Q: Briefly describe your BCRF-funded research project. What are some laboratory and/or clinical experiences that inspired your work? What are your primary goals for this research?

A: My first BCRF project, which is still ongoing, is developing new tissue-based biomarkers for women who are at increased risk of breast cancer but whose tissue samples obtained by fine needle aspiration did not have a high growth (or proliferation) rate even though it might have some atypical looking cells. These women are primarily post-menopausal, overweight women who are not on hormone replacement therapy. Although these women have very low proliferation rate in their benign tissue, they can still develop cancer over time. Part of the reason is that inflammatory cytokines and adipokines may promote survival and more aggressive behavior of atypical cells.

In conjunction with Dr.

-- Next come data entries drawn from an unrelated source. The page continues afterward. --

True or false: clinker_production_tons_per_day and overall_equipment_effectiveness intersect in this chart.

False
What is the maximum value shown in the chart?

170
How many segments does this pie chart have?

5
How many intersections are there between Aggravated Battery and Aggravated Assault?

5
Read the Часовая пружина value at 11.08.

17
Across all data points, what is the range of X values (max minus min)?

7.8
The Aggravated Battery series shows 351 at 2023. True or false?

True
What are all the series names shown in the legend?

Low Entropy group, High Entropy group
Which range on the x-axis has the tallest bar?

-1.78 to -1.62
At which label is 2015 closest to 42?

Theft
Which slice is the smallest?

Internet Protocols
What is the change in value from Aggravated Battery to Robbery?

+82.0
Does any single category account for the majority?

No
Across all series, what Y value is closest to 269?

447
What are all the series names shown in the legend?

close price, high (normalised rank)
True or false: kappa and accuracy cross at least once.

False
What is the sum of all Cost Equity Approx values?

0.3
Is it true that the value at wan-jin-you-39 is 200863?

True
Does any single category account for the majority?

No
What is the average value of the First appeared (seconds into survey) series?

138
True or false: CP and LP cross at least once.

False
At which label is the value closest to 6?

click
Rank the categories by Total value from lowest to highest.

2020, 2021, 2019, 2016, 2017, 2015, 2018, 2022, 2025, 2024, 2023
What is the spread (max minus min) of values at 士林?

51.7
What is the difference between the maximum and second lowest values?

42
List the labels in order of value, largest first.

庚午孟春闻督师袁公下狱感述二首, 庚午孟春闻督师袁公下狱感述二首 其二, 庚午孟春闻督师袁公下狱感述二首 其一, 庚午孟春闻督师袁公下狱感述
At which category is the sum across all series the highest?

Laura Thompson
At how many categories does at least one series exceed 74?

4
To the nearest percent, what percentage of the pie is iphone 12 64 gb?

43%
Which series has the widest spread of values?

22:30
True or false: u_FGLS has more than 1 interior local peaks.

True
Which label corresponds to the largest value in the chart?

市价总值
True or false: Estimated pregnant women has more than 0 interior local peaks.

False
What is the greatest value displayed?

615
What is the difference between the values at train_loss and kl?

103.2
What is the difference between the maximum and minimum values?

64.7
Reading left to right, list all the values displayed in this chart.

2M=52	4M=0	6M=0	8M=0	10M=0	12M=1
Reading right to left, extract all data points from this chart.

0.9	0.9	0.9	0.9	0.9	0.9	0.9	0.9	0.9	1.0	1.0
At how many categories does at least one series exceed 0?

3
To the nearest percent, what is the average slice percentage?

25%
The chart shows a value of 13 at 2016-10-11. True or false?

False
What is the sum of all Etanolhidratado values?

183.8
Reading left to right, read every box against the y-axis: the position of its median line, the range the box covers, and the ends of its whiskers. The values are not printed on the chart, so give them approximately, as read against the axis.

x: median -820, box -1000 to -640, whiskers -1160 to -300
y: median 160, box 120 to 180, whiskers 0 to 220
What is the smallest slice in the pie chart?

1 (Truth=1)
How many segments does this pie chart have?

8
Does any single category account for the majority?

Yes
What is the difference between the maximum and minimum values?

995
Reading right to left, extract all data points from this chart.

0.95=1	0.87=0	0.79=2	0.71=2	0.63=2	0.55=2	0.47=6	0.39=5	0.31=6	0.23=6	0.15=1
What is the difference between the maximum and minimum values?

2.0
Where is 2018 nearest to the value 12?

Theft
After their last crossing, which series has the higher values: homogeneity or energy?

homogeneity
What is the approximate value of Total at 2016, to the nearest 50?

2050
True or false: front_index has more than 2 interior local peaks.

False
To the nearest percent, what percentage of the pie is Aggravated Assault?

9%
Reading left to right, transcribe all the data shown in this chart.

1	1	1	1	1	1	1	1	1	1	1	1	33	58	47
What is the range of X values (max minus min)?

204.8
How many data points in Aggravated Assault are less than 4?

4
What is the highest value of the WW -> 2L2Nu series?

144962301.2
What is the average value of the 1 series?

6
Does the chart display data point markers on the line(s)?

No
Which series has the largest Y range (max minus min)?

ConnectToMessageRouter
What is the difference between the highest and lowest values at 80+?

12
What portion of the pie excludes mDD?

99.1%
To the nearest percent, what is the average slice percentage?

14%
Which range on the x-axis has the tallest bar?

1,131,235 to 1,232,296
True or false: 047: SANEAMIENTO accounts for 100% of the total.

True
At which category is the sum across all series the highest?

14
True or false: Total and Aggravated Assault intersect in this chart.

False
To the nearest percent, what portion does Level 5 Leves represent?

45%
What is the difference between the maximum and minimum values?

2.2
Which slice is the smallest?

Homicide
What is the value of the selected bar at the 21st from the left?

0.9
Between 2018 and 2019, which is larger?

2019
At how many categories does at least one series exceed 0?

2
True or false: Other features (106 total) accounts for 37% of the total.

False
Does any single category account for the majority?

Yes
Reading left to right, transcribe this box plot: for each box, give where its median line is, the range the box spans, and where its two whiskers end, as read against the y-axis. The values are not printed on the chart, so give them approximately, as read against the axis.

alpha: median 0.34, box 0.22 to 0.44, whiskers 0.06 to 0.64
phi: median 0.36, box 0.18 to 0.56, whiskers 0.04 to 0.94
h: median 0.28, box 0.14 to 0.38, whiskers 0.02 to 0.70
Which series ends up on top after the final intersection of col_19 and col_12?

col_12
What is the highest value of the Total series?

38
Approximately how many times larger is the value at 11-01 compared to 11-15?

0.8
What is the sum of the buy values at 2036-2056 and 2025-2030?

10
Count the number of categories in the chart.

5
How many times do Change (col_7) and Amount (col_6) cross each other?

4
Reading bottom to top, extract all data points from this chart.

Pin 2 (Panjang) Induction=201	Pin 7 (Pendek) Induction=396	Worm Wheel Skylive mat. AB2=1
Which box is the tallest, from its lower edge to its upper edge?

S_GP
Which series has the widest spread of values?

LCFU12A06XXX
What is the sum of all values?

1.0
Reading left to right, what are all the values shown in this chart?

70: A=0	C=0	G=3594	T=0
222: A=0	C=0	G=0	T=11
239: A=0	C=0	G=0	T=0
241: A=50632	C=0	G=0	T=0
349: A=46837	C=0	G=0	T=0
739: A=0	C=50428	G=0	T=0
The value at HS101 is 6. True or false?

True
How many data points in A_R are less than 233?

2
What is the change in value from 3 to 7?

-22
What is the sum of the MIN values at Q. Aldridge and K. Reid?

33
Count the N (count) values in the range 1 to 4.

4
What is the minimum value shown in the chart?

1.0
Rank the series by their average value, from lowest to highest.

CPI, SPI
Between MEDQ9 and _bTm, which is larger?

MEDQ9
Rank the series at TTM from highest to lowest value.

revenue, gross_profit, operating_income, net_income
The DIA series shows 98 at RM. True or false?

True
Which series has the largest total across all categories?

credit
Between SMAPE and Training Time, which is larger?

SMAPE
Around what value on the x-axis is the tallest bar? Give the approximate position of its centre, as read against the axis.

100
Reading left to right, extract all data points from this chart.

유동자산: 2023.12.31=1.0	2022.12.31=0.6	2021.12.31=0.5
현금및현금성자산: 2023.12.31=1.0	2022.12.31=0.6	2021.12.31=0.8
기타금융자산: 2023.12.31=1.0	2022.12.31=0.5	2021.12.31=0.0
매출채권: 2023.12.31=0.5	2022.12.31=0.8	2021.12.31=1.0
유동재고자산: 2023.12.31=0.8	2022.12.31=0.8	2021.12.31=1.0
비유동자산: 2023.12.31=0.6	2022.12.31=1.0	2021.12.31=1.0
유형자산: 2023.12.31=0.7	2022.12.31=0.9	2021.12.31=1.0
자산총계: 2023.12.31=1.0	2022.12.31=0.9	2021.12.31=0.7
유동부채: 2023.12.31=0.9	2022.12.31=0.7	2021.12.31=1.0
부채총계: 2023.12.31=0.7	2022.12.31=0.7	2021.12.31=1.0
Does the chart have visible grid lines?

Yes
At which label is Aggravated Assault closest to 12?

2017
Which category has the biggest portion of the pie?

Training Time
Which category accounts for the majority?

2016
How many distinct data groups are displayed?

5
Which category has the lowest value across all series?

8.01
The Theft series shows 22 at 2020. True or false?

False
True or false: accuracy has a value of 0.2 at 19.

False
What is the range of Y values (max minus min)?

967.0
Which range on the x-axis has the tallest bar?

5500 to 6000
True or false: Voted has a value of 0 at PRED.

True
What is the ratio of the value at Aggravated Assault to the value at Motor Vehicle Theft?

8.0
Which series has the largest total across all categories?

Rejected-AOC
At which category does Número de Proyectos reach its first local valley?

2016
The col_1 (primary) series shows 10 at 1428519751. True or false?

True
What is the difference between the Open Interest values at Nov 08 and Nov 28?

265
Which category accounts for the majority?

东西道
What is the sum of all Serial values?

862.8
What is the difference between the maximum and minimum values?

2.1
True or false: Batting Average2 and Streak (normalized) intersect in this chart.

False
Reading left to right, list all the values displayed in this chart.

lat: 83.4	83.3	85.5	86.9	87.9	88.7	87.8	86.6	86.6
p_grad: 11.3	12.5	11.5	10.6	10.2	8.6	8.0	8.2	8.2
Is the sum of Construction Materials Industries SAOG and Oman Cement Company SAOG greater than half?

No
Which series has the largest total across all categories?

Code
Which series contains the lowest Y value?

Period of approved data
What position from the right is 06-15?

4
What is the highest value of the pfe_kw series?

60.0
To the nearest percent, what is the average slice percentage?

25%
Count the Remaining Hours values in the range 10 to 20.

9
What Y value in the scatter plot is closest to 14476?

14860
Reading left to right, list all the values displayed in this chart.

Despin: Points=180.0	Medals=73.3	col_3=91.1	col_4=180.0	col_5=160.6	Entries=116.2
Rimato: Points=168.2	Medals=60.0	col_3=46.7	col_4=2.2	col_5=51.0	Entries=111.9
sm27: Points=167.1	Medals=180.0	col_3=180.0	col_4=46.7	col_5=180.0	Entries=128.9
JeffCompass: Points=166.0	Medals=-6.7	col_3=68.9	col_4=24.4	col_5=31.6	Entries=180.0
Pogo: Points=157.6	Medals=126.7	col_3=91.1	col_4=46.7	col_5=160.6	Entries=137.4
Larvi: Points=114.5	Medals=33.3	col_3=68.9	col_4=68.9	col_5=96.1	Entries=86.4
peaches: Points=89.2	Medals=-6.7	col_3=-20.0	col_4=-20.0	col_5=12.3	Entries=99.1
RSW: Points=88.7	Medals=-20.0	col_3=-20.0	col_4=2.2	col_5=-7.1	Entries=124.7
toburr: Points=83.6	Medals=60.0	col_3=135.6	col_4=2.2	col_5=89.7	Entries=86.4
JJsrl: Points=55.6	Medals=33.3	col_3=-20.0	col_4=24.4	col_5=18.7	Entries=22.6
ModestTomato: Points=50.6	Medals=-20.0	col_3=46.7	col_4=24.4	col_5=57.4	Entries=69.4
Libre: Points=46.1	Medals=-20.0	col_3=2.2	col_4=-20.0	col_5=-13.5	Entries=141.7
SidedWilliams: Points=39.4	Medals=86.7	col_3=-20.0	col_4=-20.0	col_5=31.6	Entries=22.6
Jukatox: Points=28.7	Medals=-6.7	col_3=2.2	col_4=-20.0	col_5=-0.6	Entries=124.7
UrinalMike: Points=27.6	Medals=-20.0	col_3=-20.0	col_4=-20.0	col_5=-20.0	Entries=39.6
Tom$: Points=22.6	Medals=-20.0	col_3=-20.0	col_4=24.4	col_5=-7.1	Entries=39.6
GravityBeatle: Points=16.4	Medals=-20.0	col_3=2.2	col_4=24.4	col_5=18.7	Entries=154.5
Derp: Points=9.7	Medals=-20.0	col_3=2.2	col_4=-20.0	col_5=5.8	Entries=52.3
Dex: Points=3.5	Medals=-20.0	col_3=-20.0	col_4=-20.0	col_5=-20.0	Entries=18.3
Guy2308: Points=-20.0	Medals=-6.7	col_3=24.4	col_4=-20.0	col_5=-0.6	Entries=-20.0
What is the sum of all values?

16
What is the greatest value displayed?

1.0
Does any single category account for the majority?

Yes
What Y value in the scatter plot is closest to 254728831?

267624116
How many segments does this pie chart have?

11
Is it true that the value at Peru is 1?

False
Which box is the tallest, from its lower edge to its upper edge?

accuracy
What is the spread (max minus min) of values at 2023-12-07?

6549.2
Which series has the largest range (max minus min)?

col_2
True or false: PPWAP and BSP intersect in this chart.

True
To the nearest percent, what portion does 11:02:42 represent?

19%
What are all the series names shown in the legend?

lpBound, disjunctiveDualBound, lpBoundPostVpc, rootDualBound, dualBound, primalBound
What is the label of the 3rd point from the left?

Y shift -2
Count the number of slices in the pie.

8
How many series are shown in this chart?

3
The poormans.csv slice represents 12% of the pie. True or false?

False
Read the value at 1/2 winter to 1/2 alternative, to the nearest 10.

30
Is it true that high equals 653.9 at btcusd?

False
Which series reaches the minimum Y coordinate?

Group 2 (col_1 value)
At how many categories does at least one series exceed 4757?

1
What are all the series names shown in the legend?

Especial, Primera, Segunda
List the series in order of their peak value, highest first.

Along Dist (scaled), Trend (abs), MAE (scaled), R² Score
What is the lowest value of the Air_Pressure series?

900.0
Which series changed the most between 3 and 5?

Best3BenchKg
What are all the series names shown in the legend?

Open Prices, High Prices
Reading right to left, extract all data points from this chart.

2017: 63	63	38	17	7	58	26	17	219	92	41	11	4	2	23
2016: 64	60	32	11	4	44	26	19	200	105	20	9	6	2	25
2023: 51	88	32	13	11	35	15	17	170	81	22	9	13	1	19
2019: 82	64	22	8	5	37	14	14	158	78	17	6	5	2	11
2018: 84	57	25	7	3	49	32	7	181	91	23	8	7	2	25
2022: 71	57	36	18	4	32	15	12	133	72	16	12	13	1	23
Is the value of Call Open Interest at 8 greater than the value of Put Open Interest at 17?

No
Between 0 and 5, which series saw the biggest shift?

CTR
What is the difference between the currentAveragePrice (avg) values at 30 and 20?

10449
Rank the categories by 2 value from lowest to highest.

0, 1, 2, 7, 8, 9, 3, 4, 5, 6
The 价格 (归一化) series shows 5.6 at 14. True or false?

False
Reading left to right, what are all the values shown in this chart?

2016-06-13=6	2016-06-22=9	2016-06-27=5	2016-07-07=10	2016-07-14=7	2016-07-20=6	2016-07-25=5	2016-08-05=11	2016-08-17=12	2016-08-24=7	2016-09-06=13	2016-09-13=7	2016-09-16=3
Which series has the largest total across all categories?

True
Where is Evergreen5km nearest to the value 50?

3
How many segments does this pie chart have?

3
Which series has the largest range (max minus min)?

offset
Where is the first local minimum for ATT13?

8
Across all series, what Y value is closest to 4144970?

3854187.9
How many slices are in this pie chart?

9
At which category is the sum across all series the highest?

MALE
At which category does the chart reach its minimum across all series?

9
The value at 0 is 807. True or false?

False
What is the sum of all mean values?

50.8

Stephen Hursting, another BCRF researcher at the University of Texas, we started looking at adipokines, cytokines and other inflammatory markers in breast tissue and blood. We found that we could measure the inflammation markers reliably in the breast tissue. We are currently trying to make sure that in the absence of an intervention (i.e. drugs or weight loss, etc.) that these markers are still consistently expressed over time.

Building on the first two years of our BCRF research, we have developed new pilot trials (one of which is funded by BCRF) using high-dose omega 3 fatty acids (one of which is funded by BCRF) and have proposed trials using energy balance interventions.

Q: What other projects are you currently working on?

A: In general, we are interested in finding new prevention interventions that are associated with reduced side effects. There is a prevention trial funded by the NCI women who need hormone replacement therapy to control their menopause symptoms. This trial is testing an aromatase inhibitor called letrozole to see if it reduces breast tissue growth rates and the proportion of pre-cancerous cells. Another study, which will soon begin, is looking at the effects of the lignan component of flaxseed vs. placebo on tissue risk biomarkers in premenopausal women. The BCRF grants have been very helpful in that they allowed us to develop some of the biomarkers needed for these studies.

Q. How close are we to preventing and curing all forms of breast cancer?

A. I don’t know if I can answer that question. But at the time I completed my training in the mid-1970’s, 40% or more of the women who developed breast cancer were dying of it. Now fewer than 20% of women who were undergoing regular screening at the time their breast cancer was discovered will ultimately die of their disease. Although that figure is still too high, the change over 35 years is amazing.

For prevention, we have identified drugs that will reduce by half the 5 to 10 year risk of developing breast cancer. The problem is few risk eligible women will take them. So, I think we have to look at multiple prevention strategies, emphasizing interventions likely to be attractive to women at different stages of their life. The emphasis should be on things that women can do themselves which do not require extensive medical monitoring. These interventions ideally should make them look better and feel better (like diet and exercise). We also need to give a map and a toolbox such that they can accomplish their goals. I see prevention going in that direction.

Q. In your opinion, how has BCRF impacted breast cancer research?

A. BCRF has impacted breast cancer research in at least two very important ways. One is that the organization stimulates cross-collaboration by bringing together established breast cancer researchers from various fields. The collaboration between Dr. Hursting’s and my group is an example of this inter-disciplinary collaboration.

BCRF also impacts breast cancer research by providing funds to researchers to allow them to quickly develop assessment tools and/or preliminary data for large projects. BCRF is unique in that it supplies funds needed to develop the clinical and translational tools needed to perform research. Having the tools and pilot data accelerates the pace of breast cancer research.